_The problem_
Every line that includes the word "policies" needs to be copied from the listing.

========================

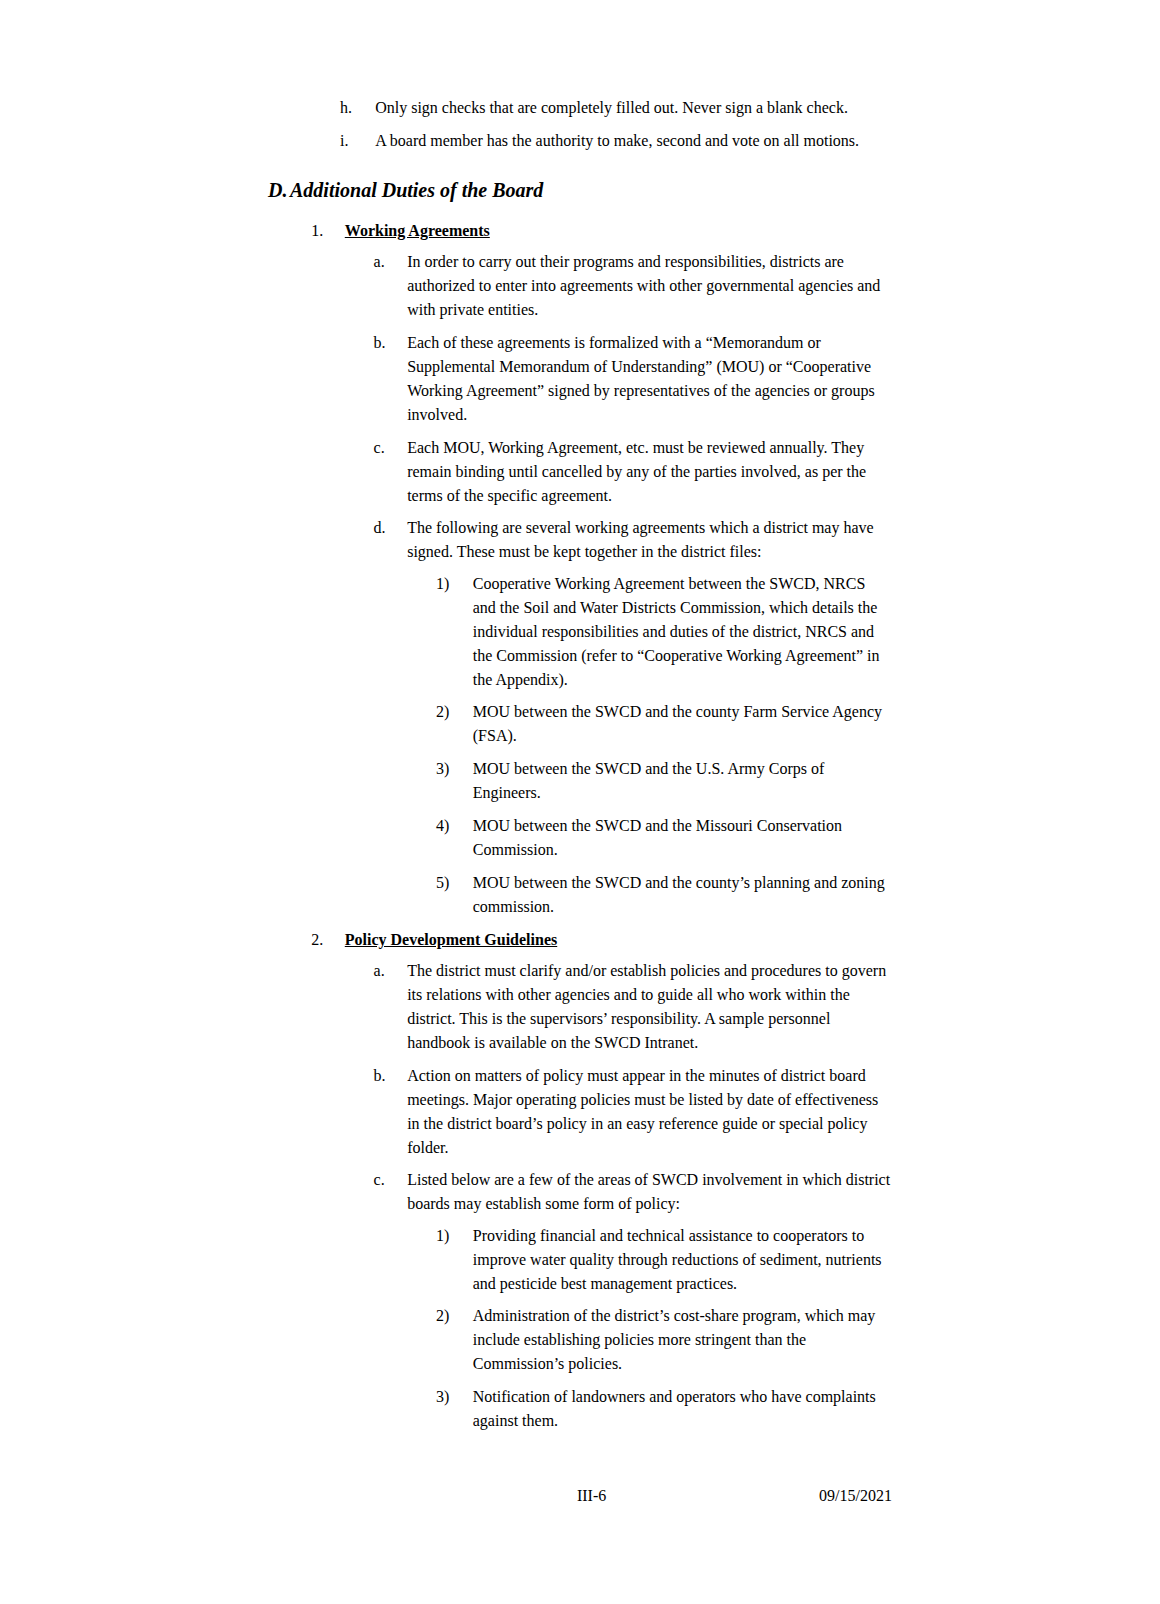h. Only sign checks that are completely filled out. Never sign a blank check.
i. A board member has the authority to make, second and vote on all motions.
D. Additional Duties of the Board
1. Working Agreements
a. In order to carry out their programs and responsibilities, districts are authorized to enter into agreements with other governmental agencies and with private entities.
b. Each of these agreements is formalized with a “Memorandum or Supplemental Memorandum of Understanding” (MOU) or “Cooperative Working Agreement” signed by representatives of the agencies or groups involved.
c. Each MOU, Working Agreement, etc. must be reviewed annually. They remain binding until cancelled by any of the parties involved, as per the terms of the specific agreement.
d. The following are several working agreements which a district may have signed. These must be kept together in the district files:
1) Cooperative Working Agreement between the SWCD, NRCS and the Soil and Water Districts Commission, which details the individual responsibilities and duties of the district, NRCS and the Commission (refer to “Cooperative Working Agreement” in the Appendix).
2) MOU between the SWCD and the county Farm Service Agency (FSA).
3) MOU between the SWCD and the U.S. Army Corps of Engineers.
4) MOU between the SWCD and the Missouri Conservation Commission.
5) MOU between the SWCD and the county’s planning and zoning commission.
2. Policy Development Guidelines
a. The district must clarify and/or establish policies and procedures to govern its relations with other agencies and to guide all who work within the district. This is the supervisors’ responsibility. A sample personnel handbook is available on the SWCD Intranet.
b. Action on matters of policy must appear in the minutes of district board meetings. Major operating policies must be listed by date of effectiveness in the district board’s policy in an easy reference guide or special policy folder.
c. Listed below are a few of the areas of SWCD involvement in which district boards may establish some form of policy:
1) Providing financial and technical assistance to cooperators to improve water quality through reductions of sediment, nutrients and pesticide best management practices.
2) Administration of the district’s cost-share program, which may include establishing policies more stringent than the Commission’s policies.
3) Notification of landowners and operators who have complaints against them.
III-6
09/15/2021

========================

_Task response_
a. The district must clarify and/or establish policies and procedures to govern its relations with other agencies and to guide all who work within the district. This is the supervisors’ responsibility. A sample personnel handbook is available on the SWCD Intranet.
b. Action on matters of policy must appear in the minutes of district board meetings. Major operating policies must be listed by date of effectiveness in the district board’s policy in an easy reference guide or special policy folder.
2) Administration of the district’s cost-share program, which may include establishing policies more stringent than the Commission’s policies.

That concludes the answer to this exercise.